I feel like I never know. I take breaks sometimes and read other stuff when it gets too bad. I got Delusions of Gender as an audio book to listen to on the way to work while I finished reading through Fragments of Gender. I realize that this is part of my problem, but I didn’t have that realization until halfway through chapter one. I love writing this blog and everything has been so interesting, I just want to devour it all. I just have to remind myself sometimes that I have to step away so as not to dissect every thought I have. Delusions of Gender started getting into intrinsic and extrinsic thoughts on gender and some studies and I found myself second guessing everything!
It is important to second guess your world, I think, just not all of it at the same time.
I am also very interested in the concepts that it presents of the wardrobe of self, the active self and the ways that gender roles are subconsciously queued. They mention a study that it makes a difference on the score of a test if you have to check a box for gender at the beginning of the test. Women and men are more likely to perform on the subject within their gendered expectations. If the gender box isn’t presented one of the things that needs to be filled in at a test, scores tend to be relatively equivalent between the two majority genders. I found this interesting and it made me think about the standardized tests I’ve had to take in life and how much it may have effected my outcomes. I’ll never really know.

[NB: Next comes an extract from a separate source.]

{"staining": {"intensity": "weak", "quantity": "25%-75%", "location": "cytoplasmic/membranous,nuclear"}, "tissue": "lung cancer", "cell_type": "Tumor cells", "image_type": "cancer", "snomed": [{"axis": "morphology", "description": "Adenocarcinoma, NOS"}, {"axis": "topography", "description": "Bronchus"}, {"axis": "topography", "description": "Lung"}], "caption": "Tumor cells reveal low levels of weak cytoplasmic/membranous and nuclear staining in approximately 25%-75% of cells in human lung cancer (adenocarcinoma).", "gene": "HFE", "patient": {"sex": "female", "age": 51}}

Acts17:12 has an interesting mention of women to me. It says “Many of them therefore believe, with not a few of the Greek women of high standing as well as the men.”

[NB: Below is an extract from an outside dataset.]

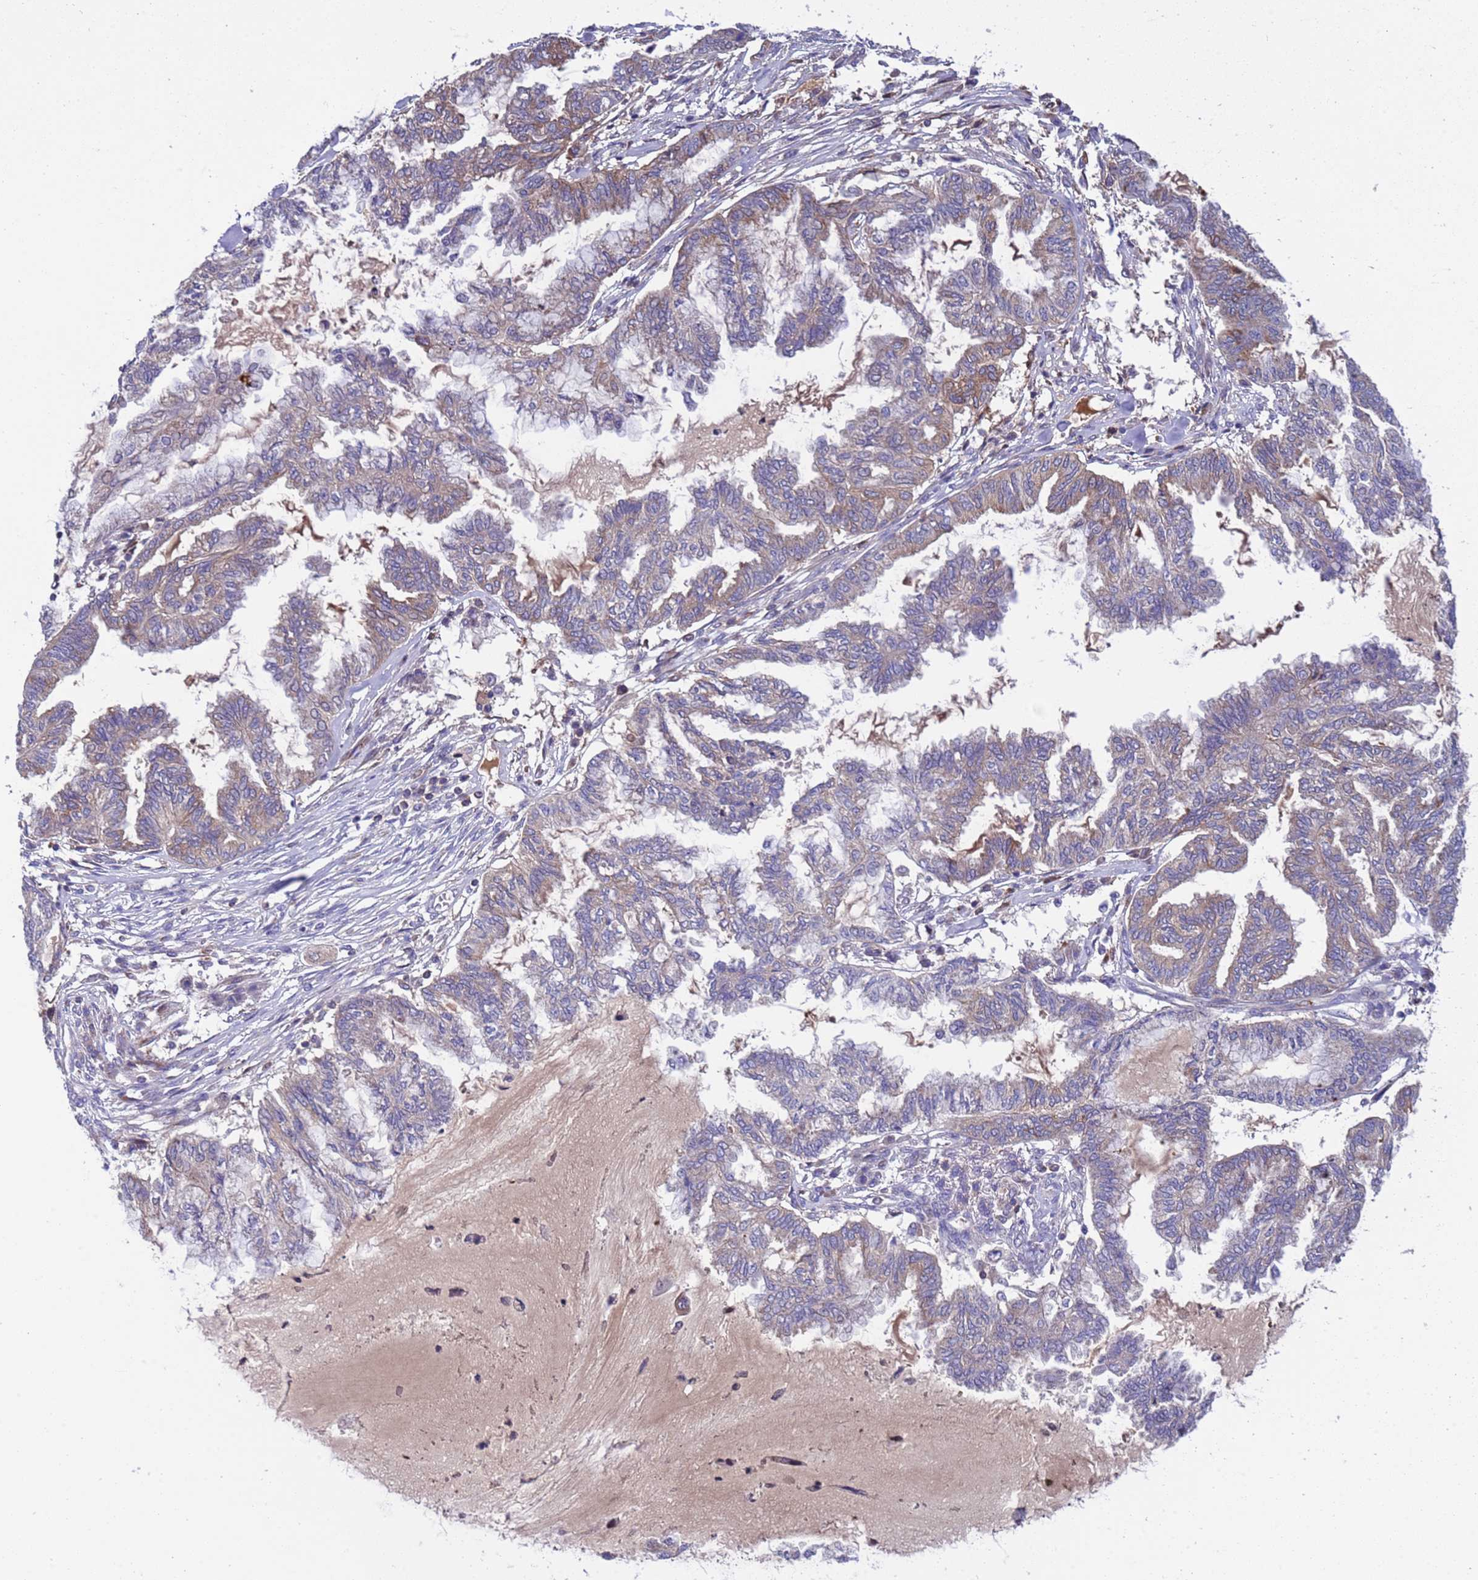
{"staining": {"intensity": "weak", "quantity": "<25%", "location": "cytoplasmic/membranous"}, "tissue": "endometrial cancer", "cell_type": "Tumor cells", "image_type": "cancer", "snomed": [{"axis": "morphology", "description": "Adenocarcinoma, NOS"}, {"axis": "topography", "description": "Endometrium"}], "caption": "Immunohistochemical staining of human endometrial adenocarcinoma shows no significant positivity in tumor cells.", "gene": "PARP16", "patient": {"sex": "female", "age": 86}}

I wonder why he specifically mentioned the women that way. This part of the chapter discusses the reception received by Paul and Silas at Thessalonica and then goes into the harassment they got later when another group from another town tracked them down.
What I thought was interesting about this passage was not just that it mentioned the women, but it mentions their individual choice to listen to and believe in Paul’s teaching and Christ. No single point of faith should be built on a single passage, but I feel like this is one of those passages that contributes to the idea that each person makes up their own minds about faith. It makes it look to me like faith and Christianity was never one of those things where the male headship decided for the family. Each person has to make their own choice. This doesn’t absolve the headship from ensuring that each member has the opportunity, for the staunchly patriarchal societies and those with lingering patriarchal tendencies, at least.
One of the things that irritates me on anti-feminist and feminazi type sites is this perspective that once we have (or since we have) equality, the world will be perfect and everyone will be nice to each other. I don’t understand that thought process. The point should be to disestablish privilege of all types, not to establish a new privilege. That just means that women and men are equally likely to be disposable, sexually harassed, sexually assaulted, die at work, become homeless, and all the rest of the host of bad stuff that happens. I really think that people who think that these will go away entirely in a state of equality are kidding themselves. Of course, raw numbers will have to be adjusted per capita when integrating these same concepts and the other genders that people like to forget exist or tend to not acknowledge when having this debate.
Not many feminist or masculist forums mention or include any form of gender variant people, so their disposability and workplace death rate isn’t very important to men’s rights or masculists since they aren’t men, even though it is an issue of theirs. There is this lack of inclusiveness among issues that strictly genders them and I think it seriously distracts from our ability to get anything done. If the men and women are arguing over whether it is more important to be disposable or to be sexually assaulted, then I think that everyone is missing the point.
Why can’t the two groups support each other and get it all done? Advocates working together equally on issues would certainly send a message of how important actual equality is to those who are lawmakers, I think. But it’s still quite far from happening and I think the culprit there is pent up, biased baggage.
Maybe we’ll get over it. If anyone (masculist, feminist, non-binary advocate or otherwise) wants to join me on this perspective, maybe we can work together and start a movement of our own.